By Jonathon Van Maren
On my LSN podcast recently, I spoke with Katy Faust, author of the must-read book Them Before Us: Why We Need A Global Children’s Rights Movement. A key aspect of the Sexual Revolution, she noted, is that it created a culture in which the sexual and romantic desires of adults are constantly placed ahead of the needs of children. Thus, despite a pandemic of porn addiction that for many children begins in elementary school, virtually nothing is done; in the public sphere, Pride Parades and other displays showcase sexual behaviors regardless of whether children are present.
A perfect example of this mindset in action can be found in a recent story out of the Netherlands. The city of Assen hosted a Pride Photo exhibition ironically titled “Celebrating the Unseen,” which is an amusing tagline for a series about sex acts that the culture collectively celebrates for an entire month each year. The photo exhibition — which featured life-sized pornographic images of men engaged in group sexual acts — attracted the ire of horrified parents, who placed a large cardboard banner with the warning “not suitable for our children” over them.

• REQUIRED TASKS:
(1) List every person and every place named in the article on the Assen exhibition.
(2) Continue the article on the Assen exhibition from the point where it stops.

• INFORMATION SHOWN:
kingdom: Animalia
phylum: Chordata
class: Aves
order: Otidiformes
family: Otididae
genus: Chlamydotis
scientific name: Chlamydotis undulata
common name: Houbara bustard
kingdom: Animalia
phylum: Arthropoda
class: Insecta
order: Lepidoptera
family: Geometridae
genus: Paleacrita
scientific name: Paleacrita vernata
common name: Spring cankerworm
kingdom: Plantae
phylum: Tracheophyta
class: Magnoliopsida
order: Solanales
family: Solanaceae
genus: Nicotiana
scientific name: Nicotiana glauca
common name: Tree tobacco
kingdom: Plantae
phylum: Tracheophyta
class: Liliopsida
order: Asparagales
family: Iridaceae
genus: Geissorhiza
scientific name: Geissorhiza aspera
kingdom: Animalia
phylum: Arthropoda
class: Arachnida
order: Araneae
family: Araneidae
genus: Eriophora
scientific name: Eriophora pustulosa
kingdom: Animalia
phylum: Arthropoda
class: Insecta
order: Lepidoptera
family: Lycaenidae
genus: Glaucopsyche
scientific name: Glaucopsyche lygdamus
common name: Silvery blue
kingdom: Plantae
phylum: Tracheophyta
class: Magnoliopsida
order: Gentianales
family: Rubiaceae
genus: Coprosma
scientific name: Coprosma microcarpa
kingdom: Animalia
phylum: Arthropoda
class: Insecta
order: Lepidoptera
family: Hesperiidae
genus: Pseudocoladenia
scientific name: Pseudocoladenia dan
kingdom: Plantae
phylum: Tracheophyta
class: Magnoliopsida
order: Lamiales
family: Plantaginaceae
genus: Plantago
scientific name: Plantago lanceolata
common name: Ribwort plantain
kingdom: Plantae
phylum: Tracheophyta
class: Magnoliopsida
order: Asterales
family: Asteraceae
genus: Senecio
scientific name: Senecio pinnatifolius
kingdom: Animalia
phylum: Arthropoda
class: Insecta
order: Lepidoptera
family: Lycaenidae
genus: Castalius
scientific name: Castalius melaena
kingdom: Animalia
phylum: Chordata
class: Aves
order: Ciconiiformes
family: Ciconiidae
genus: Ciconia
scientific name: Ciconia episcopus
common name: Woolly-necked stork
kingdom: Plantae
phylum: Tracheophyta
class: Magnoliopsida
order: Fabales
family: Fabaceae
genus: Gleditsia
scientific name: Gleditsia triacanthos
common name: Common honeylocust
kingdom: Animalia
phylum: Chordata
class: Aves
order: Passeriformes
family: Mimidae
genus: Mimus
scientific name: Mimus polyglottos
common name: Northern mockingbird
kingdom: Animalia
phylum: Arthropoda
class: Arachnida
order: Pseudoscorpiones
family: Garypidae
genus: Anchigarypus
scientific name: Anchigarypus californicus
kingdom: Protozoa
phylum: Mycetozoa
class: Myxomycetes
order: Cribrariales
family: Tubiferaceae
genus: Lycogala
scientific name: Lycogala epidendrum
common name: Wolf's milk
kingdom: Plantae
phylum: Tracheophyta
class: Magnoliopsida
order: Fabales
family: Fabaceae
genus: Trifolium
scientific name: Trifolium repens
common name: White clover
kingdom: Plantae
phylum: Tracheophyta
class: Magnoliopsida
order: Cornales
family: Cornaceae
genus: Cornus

• ANSWERS PER TASK:
(1) Jonathon Van Maren, Katy Faust, the Netherlands, Assen

(2)
Considering the content of these photographs, that is hardly a controversial observation, and city officials decided to move the “art installation” to The Brink, a green space further from the city centre — although the Drents Museum, which regularly hosts school field trips, is nearby. The director of the exhibition, Hein-Jan Keijzer, stated that although he understood the city’s decision, the objections of parents were “not only a slap in the face for the organization but especially painful for the people in the photos.”